Aus Sicht von Tim Brauckmüller, Geschäftsführer vom Breitbandbüro des Bundes, ist Digitalisierung inzwischen in fast allen Unternehmen ein Thema. Viele Firmen fühlten sich diesbezüglich aber unterinformiert, was Fragen wie die zu erwartende Steigerung der Rentabilität, die benötigte Qualifizierung oder die Absicherung betrifft. Daneben fehlten für das Thema Digitalisierung auch Dienstleister. Problematisch sei dieses Manko vor allem bei Unternehmen mit weniger als 100 Mitarbeitern, führte Brauckmüller weiter aus: Diese seien sehr kritisch bei IT und investierten in Fünf-Jahres-Zyklen.

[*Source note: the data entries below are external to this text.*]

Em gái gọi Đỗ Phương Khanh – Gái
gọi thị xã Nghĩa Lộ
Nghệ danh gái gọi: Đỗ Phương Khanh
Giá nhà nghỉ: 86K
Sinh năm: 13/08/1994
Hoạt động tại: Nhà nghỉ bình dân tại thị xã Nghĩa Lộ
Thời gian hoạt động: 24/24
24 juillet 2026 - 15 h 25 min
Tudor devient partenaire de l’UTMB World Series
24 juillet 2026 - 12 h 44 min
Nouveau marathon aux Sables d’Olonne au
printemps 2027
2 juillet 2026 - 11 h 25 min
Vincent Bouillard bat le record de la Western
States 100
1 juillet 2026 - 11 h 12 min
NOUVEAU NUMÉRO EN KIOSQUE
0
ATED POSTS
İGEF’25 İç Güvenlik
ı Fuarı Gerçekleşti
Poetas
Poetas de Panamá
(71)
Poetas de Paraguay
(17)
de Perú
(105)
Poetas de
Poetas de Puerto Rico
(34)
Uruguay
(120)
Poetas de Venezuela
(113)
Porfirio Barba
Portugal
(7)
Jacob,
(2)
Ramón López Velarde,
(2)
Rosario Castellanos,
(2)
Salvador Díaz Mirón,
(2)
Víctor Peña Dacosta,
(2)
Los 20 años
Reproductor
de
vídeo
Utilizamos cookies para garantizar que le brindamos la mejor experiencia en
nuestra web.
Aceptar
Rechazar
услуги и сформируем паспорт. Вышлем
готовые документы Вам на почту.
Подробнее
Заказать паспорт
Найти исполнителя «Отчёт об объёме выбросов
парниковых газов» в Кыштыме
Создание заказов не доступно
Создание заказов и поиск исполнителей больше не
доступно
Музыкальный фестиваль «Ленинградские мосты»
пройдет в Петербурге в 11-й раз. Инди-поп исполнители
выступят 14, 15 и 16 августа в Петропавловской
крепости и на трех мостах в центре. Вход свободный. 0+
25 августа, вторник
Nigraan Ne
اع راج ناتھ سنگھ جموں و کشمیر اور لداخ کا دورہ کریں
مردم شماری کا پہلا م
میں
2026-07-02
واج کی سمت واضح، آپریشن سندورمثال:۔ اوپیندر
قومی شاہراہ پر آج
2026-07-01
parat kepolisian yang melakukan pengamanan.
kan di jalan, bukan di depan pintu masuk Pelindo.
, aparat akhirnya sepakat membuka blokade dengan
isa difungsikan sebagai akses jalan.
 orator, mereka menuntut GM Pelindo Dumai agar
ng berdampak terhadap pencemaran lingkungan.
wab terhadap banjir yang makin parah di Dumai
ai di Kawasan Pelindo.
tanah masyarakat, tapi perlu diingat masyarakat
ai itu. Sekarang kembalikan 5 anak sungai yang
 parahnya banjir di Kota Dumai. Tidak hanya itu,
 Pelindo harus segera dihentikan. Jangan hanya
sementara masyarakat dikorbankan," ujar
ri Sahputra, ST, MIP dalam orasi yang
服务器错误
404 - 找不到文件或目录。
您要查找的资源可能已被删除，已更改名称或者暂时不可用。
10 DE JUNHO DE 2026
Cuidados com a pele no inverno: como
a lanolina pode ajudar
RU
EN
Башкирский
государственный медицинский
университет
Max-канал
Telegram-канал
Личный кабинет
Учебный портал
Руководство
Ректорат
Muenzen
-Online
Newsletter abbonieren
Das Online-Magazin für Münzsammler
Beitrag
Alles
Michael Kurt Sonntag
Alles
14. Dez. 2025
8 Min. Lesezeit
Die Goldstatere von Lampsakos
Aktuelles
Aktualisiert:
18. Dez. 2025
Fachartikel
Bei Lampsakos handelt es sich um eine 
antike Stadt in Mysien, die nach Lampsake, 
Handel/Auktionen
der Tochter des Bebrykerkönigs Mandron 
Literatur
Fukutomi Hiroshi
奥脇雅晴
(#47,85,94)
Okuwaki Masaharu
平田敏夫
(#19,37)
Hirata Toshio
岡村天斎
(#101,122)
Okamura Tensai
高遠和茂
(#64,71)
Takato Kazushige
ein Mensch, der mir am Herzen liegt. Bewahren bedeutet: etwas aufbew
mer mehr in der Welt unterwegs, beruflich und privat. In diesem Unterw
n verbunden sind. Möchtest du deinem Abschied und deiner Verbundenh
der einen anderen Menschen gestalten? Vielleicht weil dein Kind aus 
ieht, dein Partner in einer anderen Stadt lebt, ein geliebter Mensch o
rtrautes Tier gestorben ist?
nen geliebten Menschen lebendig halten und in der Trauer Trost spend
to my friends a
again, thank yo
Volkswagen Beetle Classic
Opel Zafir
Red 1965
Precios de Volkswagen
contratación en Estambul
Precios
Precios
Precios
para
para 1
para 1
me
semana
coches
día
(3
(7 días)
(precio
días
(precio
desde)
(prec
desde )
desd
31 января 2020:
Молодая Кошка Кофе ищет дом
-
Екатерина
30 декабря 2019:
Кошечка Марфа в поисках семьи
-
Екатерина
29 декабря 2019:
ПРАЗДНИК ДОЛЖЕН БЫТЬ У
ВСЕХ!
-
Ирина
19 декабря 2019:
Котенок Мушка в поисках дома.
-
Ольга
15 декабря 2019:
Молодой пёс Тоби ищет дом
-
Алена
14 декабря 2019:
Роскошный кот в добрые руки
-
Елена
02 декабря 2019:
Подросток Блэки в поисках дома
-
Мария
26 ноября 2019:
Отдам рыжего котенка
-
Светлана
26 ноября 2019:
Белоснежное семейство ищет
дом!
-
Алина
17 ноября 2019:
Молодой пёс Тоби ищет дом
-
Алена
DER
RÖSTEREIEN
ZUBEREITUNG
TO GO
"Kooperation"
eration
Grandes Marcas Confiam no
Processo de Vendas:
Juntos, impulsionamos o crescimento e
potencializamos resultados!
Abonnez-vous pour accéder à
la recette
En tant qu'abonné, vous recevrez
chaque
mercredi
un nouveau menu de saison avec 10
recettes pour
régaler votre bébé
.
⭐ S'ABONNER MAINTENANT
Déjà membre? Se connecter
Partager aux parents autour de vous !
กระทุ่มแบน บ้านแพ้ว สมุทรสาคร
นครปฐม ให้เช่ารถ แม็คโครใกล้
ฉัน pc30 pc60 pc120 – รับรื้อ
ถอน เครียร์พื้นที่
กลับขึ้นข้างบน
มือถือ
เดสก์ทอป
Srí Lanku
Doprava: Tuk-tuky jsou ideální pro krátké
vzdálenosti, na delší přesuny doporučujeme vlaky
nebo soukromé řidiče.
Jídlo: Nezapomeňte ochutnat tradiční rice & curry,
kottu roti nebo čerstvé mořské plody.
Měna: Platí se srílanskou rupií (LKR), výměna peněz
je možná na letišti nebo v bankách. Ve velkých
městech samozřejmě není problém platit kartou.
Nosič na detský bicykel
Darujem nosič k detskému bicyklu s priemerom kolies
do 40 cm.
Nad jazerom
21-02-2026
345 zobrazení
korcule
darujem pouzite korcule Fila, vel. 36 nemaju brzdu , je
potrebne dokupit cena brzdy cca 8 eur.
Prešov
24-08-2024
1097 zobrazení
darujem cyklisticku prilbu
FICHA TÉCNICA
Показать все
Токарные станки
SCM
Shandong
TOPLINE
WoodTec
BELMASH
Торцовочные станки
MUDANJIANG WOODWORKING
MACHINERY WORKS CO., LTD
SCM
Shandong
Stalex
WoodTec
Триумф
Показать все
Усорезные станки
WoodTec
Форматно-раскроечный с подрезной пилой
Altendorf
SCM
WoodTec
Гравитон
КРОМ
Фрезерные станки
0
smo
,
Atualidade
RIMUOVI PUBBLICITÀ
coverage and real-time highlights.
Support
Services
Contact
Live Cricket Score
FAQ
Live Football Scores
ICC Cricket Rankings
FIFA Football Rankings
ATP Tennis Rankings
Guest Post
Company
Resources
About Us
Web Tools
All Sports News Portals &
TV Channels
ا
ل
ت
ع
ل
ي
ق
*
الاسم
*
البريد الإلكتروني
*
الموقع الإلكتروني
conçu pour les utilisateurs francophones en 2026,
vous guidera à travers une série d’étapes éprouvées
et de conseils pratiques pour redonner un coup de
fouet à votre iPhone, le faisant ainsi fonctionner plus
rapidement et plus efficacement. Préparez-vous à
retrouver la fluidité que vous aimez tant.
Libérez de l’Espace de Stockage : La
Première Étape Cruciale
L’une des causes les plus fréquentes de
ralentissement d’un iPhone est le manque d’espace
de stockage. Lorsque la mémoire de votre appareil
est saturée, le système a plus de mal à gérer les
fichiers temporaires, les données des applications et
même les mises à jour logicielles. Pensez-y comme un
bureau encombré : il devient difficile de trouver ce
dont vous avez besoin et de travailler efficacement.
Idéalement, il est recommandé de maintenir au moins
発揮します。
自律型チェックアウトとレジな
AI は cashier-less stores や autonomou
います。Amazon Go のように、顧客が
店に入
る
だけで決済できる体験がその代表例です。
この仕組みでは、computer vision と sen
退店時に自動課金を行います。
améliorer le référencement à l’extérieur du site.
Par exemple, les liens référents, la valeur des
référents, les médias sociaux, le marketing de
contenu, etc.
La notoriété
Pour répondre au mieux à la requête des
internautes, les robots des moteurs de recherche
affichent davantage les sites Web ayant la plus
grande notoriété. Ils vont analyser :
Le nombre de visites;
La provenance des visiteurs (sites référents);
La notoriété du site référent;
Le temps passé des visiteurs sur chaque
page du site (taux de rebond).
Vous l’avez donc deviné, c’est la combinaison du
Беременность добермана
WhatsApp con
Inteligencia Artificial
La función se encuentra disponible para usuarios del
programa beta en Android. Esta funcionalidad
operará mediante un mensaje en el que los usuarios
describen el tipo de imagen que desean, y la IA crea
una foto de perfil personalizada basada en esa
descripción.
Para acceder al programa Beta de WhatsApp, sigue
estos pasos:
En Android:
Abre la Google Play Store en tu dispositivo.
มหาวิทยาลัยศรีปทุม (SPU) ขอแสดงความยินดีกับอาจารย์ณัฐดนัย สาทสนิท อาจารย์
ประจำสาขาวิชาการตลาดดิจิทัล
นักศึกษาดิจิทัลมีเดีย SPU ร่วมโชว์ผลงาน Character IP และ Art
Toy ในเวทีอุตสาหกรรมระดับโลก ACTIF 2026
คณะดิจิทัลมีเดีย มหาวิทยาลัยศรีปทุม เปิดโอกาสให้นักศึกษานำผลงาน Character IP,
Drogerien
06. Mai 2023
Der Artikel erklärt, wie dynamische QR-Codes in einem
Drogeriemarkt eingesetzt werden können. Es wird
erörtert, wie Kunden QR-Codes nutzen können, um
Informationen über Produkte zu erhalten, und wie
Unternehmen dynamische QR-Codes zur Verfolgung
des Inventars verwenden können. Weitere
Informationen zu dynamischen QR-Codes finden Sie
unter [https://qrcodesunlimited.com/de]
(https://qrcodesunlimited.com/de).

In der abschließenden Panel-Diskussion ging es vor allem um die unterschiedlichen Konzepte für den künftigen Netzausbau, wobei die Strategie der von den Teilnehmern vertretenen Unternehmen eine nicht ganz untergeordnete Rolle spielte. So drängten die Vertreter von Huawei, Nokia und dem Breko-Verband (beziehungsweise 1&1) zu mehr Geschwindigkeit beim Ausbau und dem flächendeckenden Einsatz von Glasfaser, beziehungsweise verwiesen auf 5G und mobile Übergangstechniken (4,5G, 4,9G).

Illustre Runde (v.l.n.r.): Dr. Jürgen Hernichel (Breko), Wolfgang Kopf (Telekom), Wilhelm Drosselhaus (Nokia), Walther Haas (Huawei), Stefan Koetz (Ericsson) und Moderatorin Kerstin Stromberg-Mallmann

"100 MBit/s sind ausreichend"

Wolfgang Kopf, Leiter Politik und Regulierung beim Vectoring-Anbieter Deutsche Telekom, wiederum vertrat die Ansicht, dass im Moment 100 MBit/s für die Masse der Nutzer ausreichend seien. Die Bedürfnisse seien unterschiedlich, so Kopf, viele Anwendungen bräuchten kein Breitband, sondern bereits verfügbare Technologien wie Narrowband IoT.

Der Telekom-Manager sieht Glasfaser entsprechend erst als nächste Stufe, wobei seine Company auch hier perfekt aufgestellt sei: "Die Telekom hat mehr als 450.000 Kilometer Glasfaser verbaut, damit haben wir für jeden Mast und für jede Kleinzelle Glasfaser liegen", so Kopf. Die Frage sei nun, ob FTTB oder Fixed Wireless Access der richtige Weg sei.